▶ Available data:
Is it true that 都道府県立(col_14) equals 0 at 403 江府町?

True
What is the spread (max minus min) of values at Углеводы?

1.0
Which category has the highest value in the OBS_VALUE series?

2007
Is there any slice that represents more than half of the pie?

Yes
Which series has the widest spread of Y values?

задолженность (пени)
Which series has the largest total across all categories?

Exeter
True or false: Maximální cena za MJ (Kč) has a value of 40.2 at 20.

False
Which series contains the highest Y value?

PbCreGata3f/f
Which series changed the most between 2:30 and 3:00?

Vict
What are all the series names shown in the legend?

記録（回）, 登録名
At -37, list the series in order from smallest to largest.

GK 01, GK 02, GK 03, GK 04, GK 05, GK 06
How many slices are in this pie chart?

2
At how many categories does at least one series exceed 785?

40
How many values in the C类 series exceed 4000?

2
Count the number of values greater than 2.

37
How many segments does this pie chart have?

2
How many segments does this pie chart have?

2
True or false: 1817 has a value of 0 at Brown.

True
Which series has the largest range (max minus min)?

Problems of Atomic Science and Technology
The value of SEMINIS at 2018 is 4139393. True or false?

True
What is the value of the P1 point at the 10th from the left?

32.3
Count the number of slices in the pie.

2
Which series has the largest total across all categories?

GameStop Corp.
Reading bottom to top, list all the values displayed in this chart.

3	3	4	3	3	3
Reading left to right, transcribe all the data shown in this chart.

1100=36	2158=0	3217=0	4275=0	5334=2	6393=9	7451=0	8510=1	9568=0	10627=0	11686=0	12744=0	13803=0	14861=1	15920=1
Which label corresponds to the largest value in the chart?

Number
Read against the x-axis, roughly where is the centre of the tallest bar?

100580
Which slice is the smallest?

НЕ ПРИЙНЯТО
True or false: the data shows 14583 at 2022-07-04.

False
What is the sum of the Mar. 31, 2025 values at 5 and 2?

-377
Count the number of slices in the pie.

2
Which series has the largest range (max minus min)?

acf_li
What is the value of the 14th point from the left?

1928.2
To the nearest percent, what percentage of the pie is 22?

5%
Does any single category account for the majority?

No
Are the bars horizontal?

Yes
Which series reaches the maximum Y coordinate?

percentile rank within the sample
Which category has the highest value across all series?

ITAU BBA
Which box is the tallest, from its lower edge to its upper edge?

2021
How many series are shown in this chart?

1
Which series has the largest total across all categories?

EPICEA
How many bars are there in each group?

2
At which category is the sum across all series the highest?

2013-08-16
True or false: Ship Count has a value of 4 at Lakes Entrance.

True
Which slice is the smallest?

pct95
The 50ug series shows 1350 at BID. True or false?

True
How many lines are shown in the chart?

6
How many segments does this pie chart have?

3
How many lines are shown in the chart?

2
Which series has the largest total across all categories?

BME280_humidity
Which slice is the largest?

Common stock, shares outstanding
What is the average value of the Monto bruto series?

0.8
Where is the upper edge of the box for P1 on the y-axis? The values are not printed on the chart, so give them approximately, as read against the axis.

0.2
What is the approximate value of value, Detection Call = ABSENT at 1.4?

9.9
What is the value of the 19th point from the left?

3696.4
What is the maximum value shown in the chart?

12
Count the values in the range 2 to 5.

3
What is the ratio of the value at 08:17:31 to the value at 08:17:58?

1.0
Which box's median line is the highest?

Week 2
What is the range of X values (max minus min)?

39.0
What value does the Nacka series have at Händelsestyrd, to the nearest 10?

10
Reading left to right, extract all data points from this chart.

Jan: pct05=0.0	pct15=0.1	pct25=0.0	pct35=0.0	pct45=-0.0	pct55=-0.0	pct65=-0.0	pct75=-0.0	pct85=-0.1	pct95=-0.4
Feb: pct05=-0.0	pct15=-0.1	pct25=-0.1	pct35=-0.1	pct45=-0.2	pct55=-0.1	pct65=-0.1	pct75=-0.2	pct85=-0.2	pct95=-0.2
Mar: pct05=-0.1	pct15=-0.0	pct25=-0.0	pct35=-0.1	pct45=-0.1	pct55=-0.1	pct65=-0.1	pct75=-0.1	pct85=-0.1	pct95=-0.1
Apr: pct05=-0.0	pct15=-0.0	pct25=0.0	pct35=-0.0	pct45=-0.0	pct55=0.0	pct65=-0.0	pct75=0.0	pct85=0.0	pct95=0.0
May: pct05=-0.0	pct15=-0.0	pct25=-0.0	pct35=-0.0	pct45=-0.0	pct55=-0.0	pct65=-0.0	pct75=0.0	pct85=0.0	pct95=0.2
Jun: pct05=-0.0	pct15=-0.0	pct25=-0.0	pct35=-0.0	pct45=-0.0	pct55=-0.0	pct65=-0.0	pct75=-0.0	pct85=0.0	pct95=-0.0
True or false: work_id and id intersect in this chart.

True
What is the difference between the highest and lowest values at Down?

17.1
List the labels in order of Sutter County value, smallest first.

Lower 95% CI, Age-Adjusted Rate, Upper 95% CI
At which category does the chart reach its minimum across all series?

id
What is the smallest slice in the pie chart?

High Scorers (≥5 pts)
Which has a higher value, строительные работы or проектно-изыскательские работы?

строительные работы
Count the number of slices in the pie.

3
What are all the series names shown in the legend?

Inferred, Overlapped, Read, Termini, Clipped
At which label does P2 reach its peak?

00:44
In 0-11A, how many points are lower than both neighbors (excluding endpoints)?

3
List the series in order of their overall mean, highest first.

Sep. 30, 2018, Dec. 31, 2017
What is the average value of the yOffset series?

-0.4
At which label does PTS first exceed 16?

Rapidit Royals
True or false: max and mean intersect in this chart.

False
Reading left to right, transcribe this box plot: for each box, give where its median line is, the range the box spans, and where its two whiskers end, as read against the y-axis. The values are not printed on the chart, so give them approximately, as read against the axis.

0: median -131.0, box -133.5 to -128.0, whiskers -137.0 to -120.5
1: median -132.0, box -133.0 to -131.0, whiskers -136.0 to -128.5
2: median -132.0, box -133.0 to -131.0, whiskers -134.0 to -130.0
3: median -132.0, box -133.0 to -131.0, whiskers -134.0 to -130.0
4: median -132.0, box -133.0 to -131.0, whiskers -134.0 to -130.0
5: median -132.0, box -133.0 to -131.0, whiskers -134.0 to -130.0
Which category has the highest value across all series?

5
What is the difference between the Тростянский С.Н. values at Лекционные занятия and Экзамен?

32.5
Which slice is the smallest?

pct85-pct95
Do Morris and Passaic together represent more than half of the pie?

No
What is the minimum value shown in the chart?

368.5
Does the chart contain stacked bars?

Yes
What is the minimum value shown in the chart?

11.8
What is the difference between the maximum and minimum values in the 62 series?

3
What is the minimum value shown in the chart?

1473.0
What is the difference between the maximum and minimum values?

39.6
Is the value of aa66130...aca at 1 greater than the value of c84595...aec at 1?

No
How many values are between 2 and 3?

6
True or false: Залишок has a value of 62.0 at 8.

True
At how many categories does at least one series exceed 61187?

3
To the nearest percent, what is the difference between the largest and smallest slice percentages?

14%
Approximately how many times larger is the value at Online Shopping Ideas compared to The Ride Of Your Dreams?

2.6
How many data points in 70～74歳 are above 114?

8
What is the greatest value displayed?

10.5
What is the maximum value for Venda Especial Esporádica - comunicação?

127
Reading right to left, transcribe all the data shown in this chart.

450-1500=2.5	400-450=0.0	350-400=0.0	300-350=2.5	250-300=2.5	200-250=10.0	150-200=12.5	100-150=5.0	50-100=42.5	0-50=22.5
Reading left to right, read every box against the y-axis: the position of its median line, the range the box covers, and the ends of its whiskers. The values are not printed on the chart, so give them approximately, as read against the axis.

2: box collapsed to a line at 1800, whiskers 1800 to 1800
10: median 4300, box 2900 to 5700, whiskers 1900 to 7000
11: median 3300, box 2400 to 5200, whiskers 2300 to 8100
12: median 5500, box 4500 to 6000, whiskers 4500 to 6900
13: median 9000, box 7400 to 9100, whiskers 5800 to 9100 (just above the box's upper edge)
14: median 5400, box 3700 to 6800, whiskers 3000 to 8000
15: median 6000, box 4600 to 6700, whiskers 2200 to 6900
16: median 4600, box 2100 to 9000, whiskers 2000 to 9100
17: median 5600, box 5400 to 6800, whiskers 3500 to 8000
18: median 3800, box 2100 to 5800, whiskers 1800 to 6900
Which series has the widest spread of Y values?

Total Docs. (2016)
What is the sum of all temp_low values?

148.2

▶ Exercise requirements:
Please list each line of the items above that contains the word "from".

▶ Your solution:
At -37, list the series in order from smallest to largest.
What is the value of the P1 point at the 10th from the left?
What is the value of the 14th point from the left?
Which box is the tallest, from its lower edge to its upper edge?
What is the value of the 19th point from the left?
Reading left to right, extract all data points from this chart.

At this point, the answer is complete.